Do I trust the court? Yes, I trust the court. It was a professional good panel. There is no guarantee one is going to win a law case. I have always said this was a hard case. It was a 50/50 case because the contract was very tough on us in terms of shifting the risk on us. On the other hand, the government’s behavior was awful. And we have documented that the government’s behavior was bad. We could show that the government did not support the project. Our theory of the case was that the government’s conduct is so bad that under Georgian law you have to find that they have breached the contract by their conduct. And the government’s position was something not like the Georgian law position but more I would say English law saying that well, the problem is you accepted the risks and we had no obligation to help you. We think it’s strange, we disagree with the decision and again, the dissenting arbitrator absolutely makes this case which is that it’s very weird for the majority to say that we can acknowledge that the government engaged in all this misconduct, but even if it was in bad faith, they didn’t have the good faith obligation to help the project. So they took this very narrow view of the contract. Again, there was this causation issue. Look, when I look at this case and look at this case objectively, there was essentially a pathway for the government to win and there was a pathway for us to win on the law and two of the arbitrator agreed it was the government. That’s the way it is. It was always a tough, and a close and difficult case. The dissent points it out and we would point it out that they did not adequately consider the reality, the real context of what was going on, the importance of the government support in a project like this, so there were factors like that.
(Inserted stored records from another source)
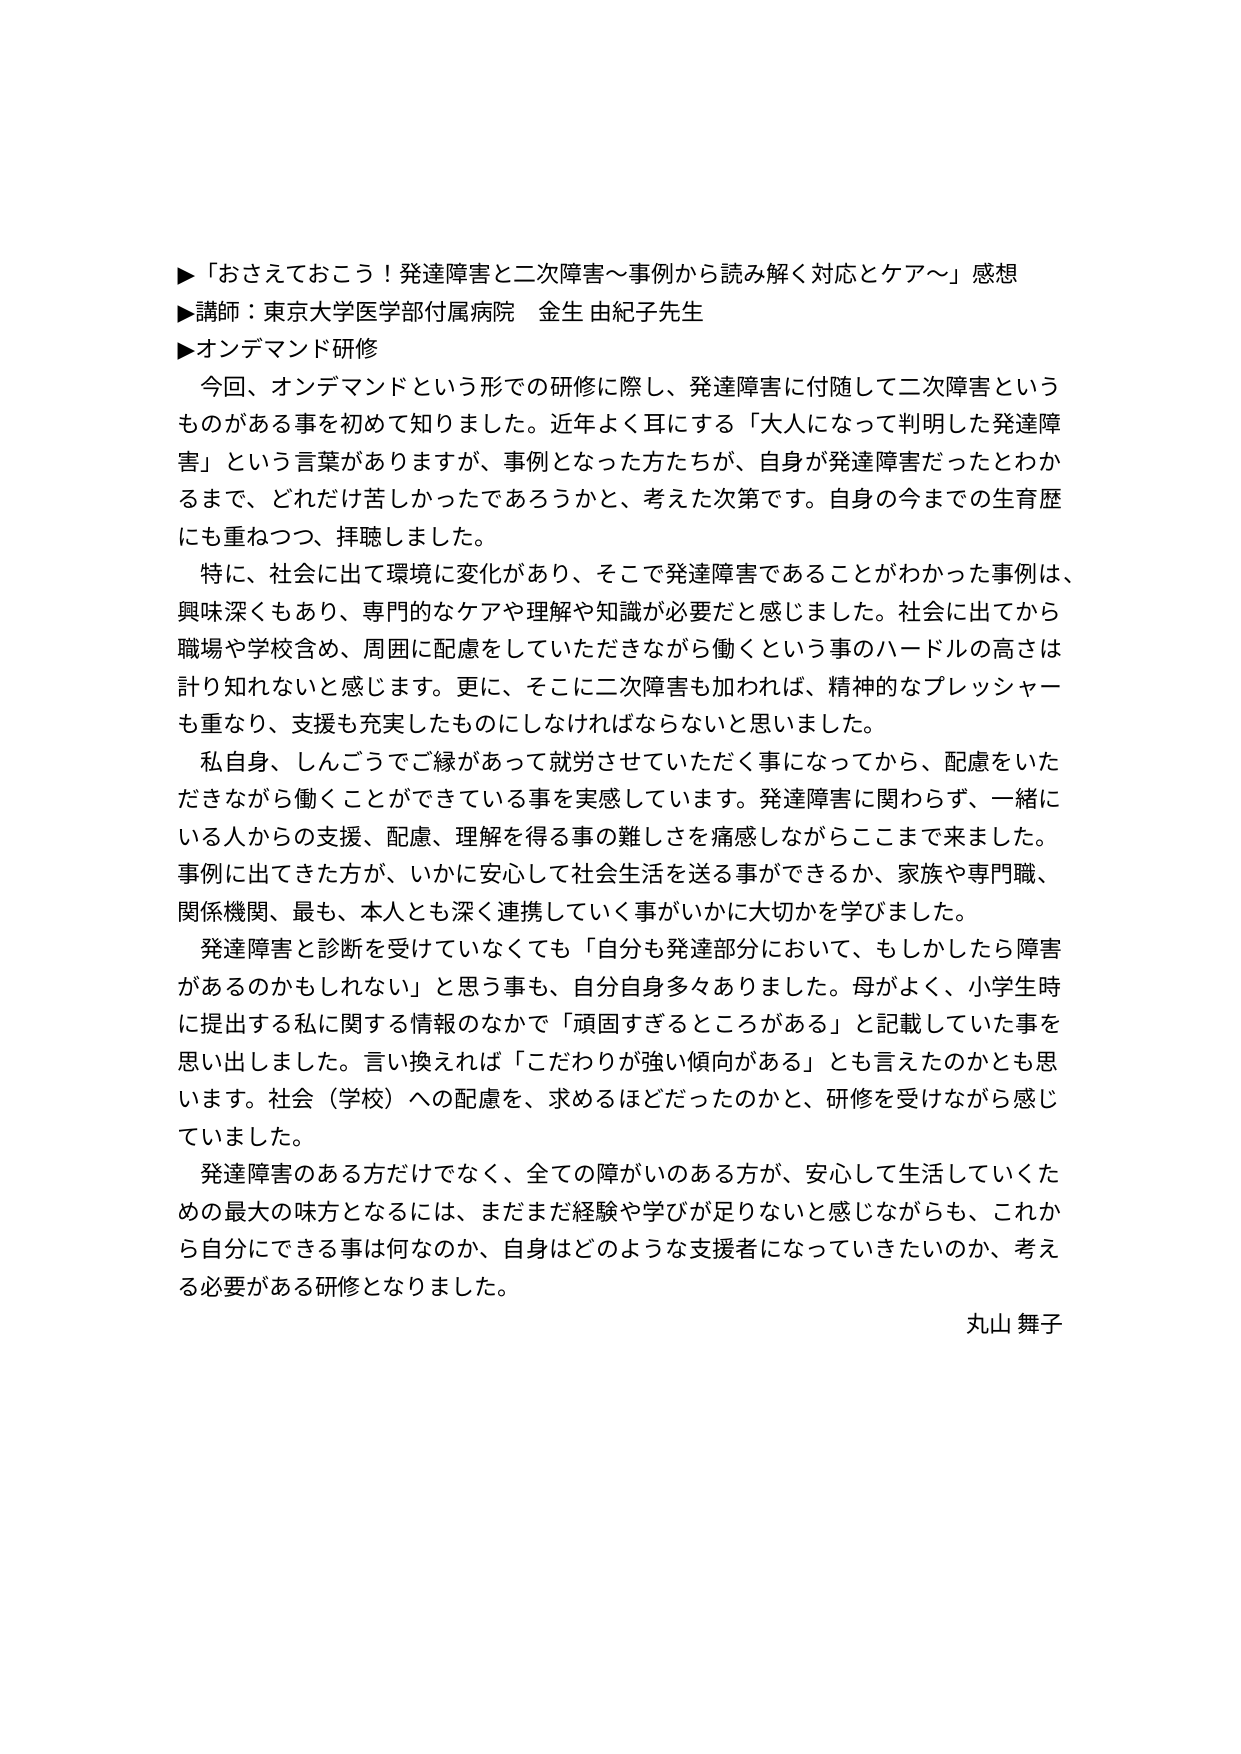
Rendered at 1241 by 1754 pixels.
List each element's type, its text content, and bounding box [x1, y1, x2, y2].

text 発達障害のある方だけでなく、全ての障がいのある方が、安心して生活していくための最大の味方となるには、まだまだ経験や学びが足りないと感じながらも、これから自分にできる事は何なのか、自身はどのような支援者になっていきたいのか、考える必要がある研修となりました。 [177, 1154, 1063, 1304]
text 丸山 舞子 [177, 1304, 1063, 1342]
text 今回、オンデマンドという形での研修に際し、発達障害に付随して二次障害というものがある事を初めて知りました。近年よく耳にする「大人になって判明した発達障害」という言葉がありますが、事例となった方たちが、自身が発達障害だったとわかるまで、どれだけ苦しかったであろうかと、考えた次第です。自身の今までの生育歴にも重ねつつ、拝聴しました。 [177, 367, 1063, 554]
text 特に、社会に出て環境に変化があり、そこで発達障害であることがわかった事例は、興味深くもあり、専門的なケアや理解や知識が必要だと感じました。社会に出てから職場や学校含め、周囲に配慮をしていただきながら働くという事のハードルの高さは、計り知れないと感じます。更に、そこに二次障害も加われば、精神的なプレッシャーも重なり、支援も充実したものにしなければならないと思いました。 [177, 554, 1063, 742]
text 発達障害と診断を受けていなくても「自分も発達部分において、もしかしたら障害があるのかもしれない」と思う事も、自分自身多々ありました。母がよく、小学生時に提出する私に関する情報のなかで「頑固すぎるところがある」と記載していた事を思い出しました。言い換えれば「こだわりが強い傾向がある」とも言えたのかとも思います。社会（学校）への配慮を、求めるほどだったのかと、研修を受けながら感じていました。 [177, 929, 1063, 1154]
text ▶講師：東京大学医学部付属病院 金生 由紀子先生 [177, 292, 1063, 329]
text ▶「おさえておこう！発達障害と二次障害～事例から読み解く対応とケア～」感想 [177, 254, 1063, 292]
text ▶オンデマンド研修 [177, 329, 1063, 367]
text 私自身、しんごうでご縁があって就労させていただく事になってから、配慮をいただきながら働くことができている事を実感しています。発達障害に関わらず、一緒にいる人からの支援、配慮、理解を得る事の難しさを痛感しながらここまで来ました。事例に出てきた方が、いかに安心して社会生活を送る事ができるか、家族や専門職、関係機関、最も、本人とも深く連携していく事がいかに大切かを学びました。 [177, 742, 1063, 929]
From this standpoint, was it right for the ADC to create all this buzz and to create the expectations that the whole geopolitical context of Anaklia Port project would be examined at the arbitration court?
First of all, they are there to look at the law. They are not there to make political decisions. I never expected – nobody on our side expected – that arbitration panel would rule in our favor because they saw this as representing the West and they saw the GD representing Russian interest or something like that. We’re lawyers. We’re professionals. That’s not the way you argue the case.
So that wasn’t in the case?
We had to explain how did it happen that the GD government started out supporting this case and then stopped supporting it. Nobody actually still knows the answer to that question. Was it Russian pressure? We said, yes, it might have been the Russian pressure. You and I have talked before that Roman Kakulia, the Chairman of the Economic Committee in January 2020, GD senior parliamentarian said in a TV interview that Bidzina [Ivanishvili] did it because of Russian pressure. So, there was absolutely evidence including from GD’s own politicians that Bidzina was protecting Georgia from Russian pressure by killing this project. But there are other theories what Bidzina’s interest was – he didn’t like Mamuka [Khazaradze], He didn’t like Kvirikashvili [ex-PM]..
Overall, the outcome is what it is ..
The outcome is what it is. I want to emphasize something: All this stuff that we are talking about, I’m sorry, is not that important in the public sphere. What is important in the public sphere is that this project still has not been built, and the government is in an absolute mess today in its policy about ports.